Alarmingly, industrial activities have tripled the amount of mercury in the surface of the oceans over the past couple of centuries. It turns out, however, that mercury enters the oceans not only via rainfall, as previously thought, but also through gas exchange, according to experts at the University of Basel.
And that’s good news in a way because targeted measures to tackle mercury pollution coud work more effectively once we understand its mechanisms better.
The scientists, who report their findings in the journal Nature, analyzed seawater samples from various depths in the Mediterranean Sea and the North Atlantic.by help of a method called fingerprinting that allowed them to tell whether mercury contained therein originated from rainfall or gas exchange.
They have discovered that only about half of the heavy metal in the sea results from rainfall while the other half enters the oceans in a gaseous form, which led them to conclude that we have generally overestimated the contribution of precipitation to mercury pollution.

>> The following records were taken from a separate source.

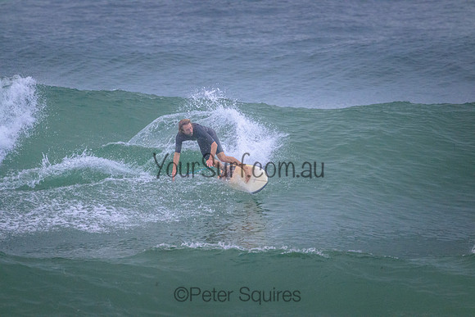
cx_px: 238
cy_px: 158
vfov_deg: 1.7
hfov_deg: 2.6
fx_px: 10558
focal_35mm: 800
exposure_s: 1/2000
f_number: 11
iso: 7200
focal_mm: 800
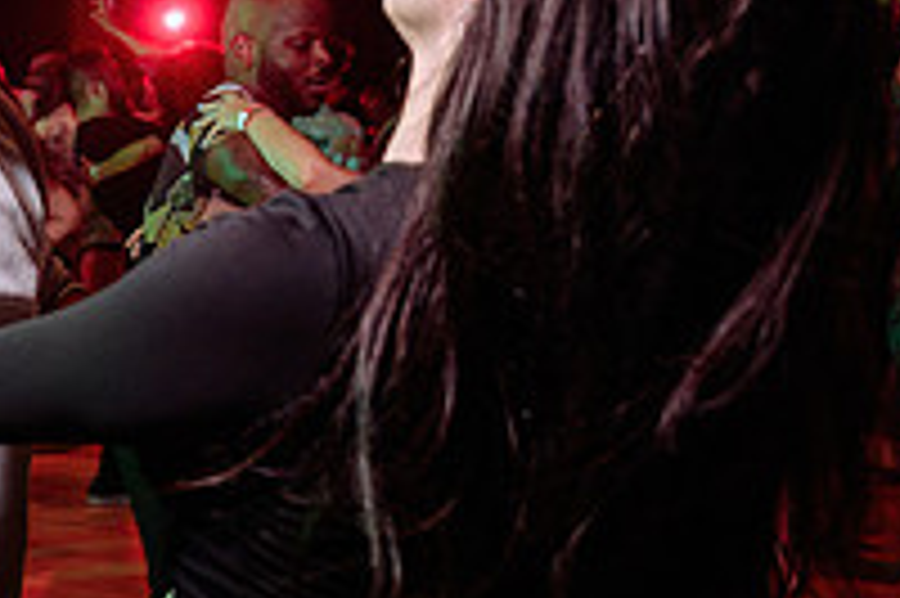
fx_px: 1898
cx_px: -212
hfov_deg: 24.0
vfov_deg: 17.9
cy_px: 283
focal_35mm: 76
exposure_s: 1/60
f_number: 2.8
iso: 1250
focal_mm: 24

This finding is important because “if less mercury enters the sea via rainfall, a reduction in emissions could cause mercury levels in seawater to drop faster than anticipated,” explains Martin Jiskra, a biogeochemist at the Department of Environmental Sciences at the University of Basel.

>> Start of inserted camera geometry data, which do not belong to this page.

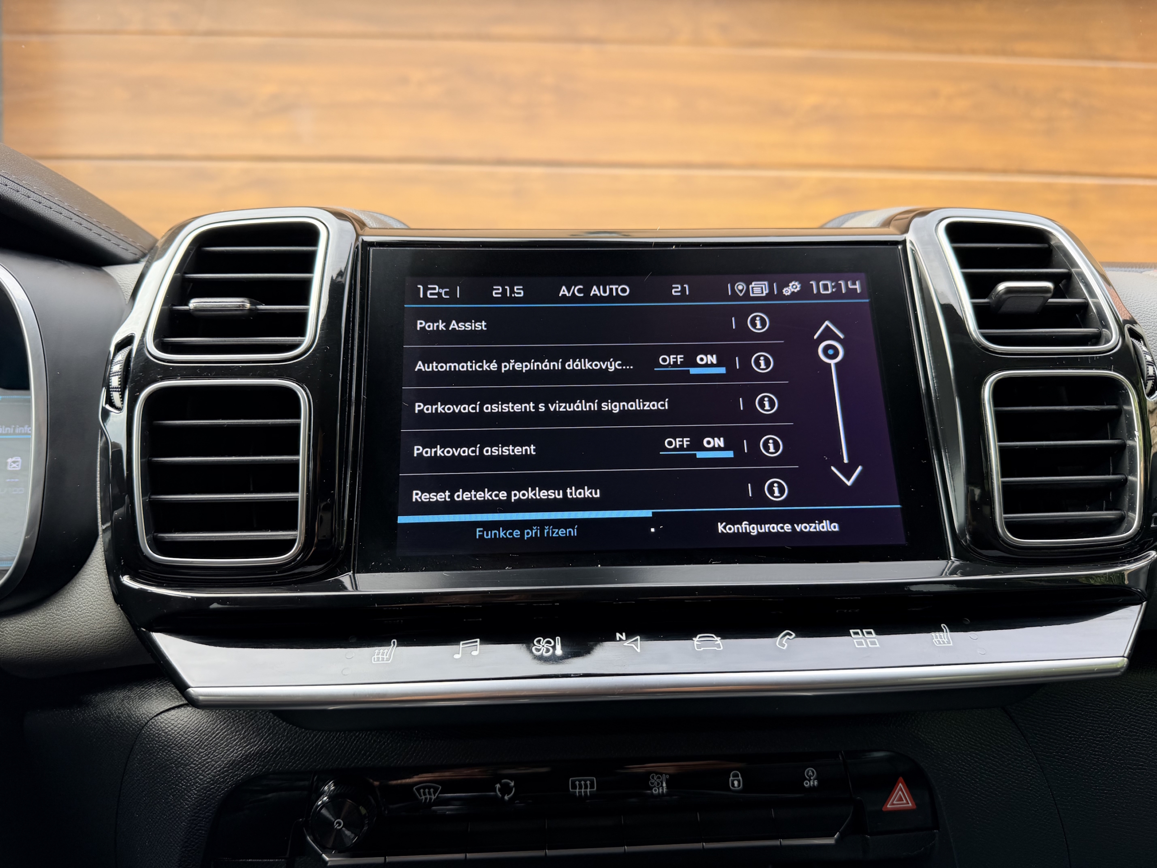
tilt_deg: -1.8
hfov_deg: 71.6
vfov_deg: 56.8
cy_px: 434
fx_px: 802
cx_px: 578
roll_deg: -0.1
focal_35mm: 24
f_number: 1.78
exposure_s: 1/121
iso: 80
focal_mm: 6.76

However, mercury also enters oceans, near coastal areas, via another unsuspected source: rivers. In fact, other researchers have found, rivers are the main sources of mercury pollution in coastal areas from where the heavy metal then moves further out into the oceans, according to experts in the United States.

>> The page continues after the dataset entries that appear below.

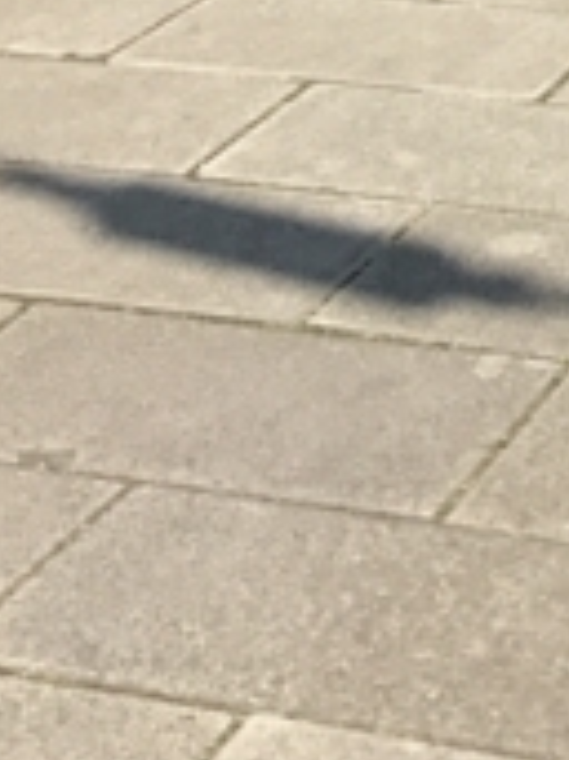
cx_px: 1076
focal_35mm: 131
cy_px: -898
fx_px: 2875
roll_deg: -0.1
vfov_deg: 12.6
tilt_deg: -3.3
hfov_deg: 10.5
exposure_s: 1/1277
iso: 20
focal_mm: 3.99
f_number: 1.8
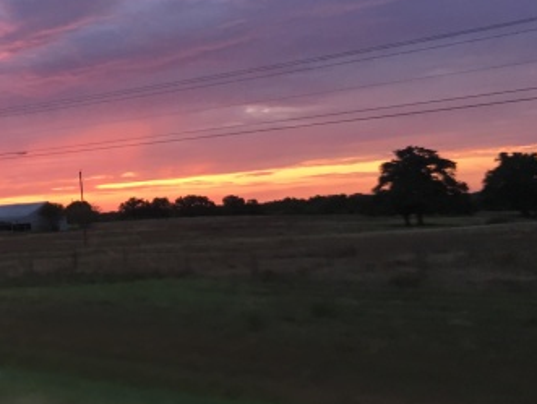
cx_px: 23
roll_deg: +2.7
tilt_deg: +8.1
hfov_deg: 32.1
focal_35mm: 56
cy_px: 52
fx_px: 870
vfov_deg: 25.5
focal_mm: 4.15
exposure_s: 1/30
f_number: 2.2
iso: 40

“It kind of rewires the global mercury cycle,” says Peter Raymond, a professor of ecosystem ecology at the Yale School of the Environment who was an author of a new study published in Nature Geoscience.
This means that the current focus on controlling atmospheric emission and deposition of mercury is less effective in tackling mercury pollution because it is based on a flawed understanding. Rather, controlling emission from industries situated alongside certain rivers is a must.
This is especially so because just 10 rivers are responsible for half of the mercury pollution in oceans carried by rivers. The three main riverine polluters in the world are the Amazon in South America, the Ganges in India and Bangladesh, and the Yangtze in China, the scientists note.